Nickie must have been playing with it. But when I heard the sound, I saw a flash—Seth standing just inside my window. I blinked and he was gone. I got up from my bed and looked outside.

Just crows.

“It’s the horse,” I said.

“I can’t wait to see you again, Jack. I think I’ve become even more fond of you since you’ve been away.”

“I love you, Nickie.”

And as I looked out my window, I saw a black BMW pull up and park right behind my truck. Dr. Enbody.

I guess he had nothing to do at two in the afternoon.

Shit.

“Ander’s here. Can you hear him telling you hello? We were watching some terribly long German movie and he played translator for me. He’s quite good at German, although I think he made bits up.”

Ander was Nickie’s younger brother.

She laughed.

“Tell him I still have the shirt he loaned me. I’ll bring it with me when I come back next week.”

“I can’t wait. I love you, Jack.”

“Nickie?
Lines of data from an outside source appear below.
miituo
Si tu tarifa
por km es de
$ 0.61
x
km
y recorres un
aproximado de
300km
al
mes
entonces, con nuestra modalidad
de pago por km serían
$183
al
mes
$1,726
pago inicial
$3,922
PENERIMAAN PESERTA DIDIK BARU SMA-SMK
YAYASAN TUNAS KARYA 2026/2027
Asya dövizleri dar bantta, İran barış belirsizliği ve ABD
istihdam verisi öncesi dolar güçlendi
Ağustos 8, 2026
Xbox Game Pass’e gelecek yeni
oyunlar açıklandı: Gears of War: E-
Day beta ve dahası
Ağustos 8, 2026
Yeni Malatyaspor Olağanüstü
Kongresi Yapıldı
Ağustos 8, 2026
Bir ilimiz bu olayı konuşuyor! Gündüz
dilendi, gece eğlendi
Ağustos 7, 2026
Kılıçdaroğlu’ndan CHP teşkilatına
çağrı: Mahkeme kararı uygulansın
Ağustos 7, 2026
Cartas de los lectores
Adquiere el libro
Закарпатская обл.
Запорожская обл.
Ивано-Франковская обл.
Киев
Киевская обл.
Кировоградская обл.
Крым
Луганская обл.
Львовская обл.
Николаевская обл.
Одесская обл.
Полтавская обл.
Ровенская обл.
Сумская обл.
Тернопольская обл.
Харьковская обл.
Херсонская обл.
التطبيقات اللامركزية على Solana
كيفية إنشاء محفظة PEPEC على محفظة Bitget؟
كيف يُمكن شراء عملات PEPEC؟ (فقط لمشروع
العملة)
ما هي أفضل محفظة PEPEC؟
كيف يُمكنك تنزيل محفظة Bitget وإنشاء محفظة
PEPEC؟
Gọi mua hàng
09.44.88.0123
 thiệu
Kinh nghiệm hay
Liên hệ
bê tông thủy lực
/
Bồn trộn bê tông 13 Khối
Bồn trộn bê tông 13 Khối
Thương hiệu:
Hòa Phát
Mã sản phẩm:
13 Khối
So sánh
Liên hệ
Remember what we talked about? I’m seeing a doctor today.”

It was another lie. I wasn’t seeing a doctor. He was seeing me. And I wasn’t seeing the kind of doctor Nickie wanted me to see, one who could straighten out the bends in my brain. Dr. Nobody had no idea just how fucked up this kid patient of his really was. He had no clue where to even begin looking.

Nickie didn’t say anything. I could hear her breathing, could sense that she was trying to think of what, exactly, would be the right thing to say to me.

“You’re brave, Jack.”

“He’s here right now.”

“Oh.”

“Nickie? Let me hear it again. The horse, I mean.”

“You’re funny.”

Roll.

Tap. Tap. Tap.

The crows went silent.

Seth stood in the shade beneath the oak.

Then he was gone.

Something was wrong.

Footsteps outside.

“I better go. The doctor’s coming.”

“Call me after. If you want to tell me about it.”

I don’t want to tell anybody about anything.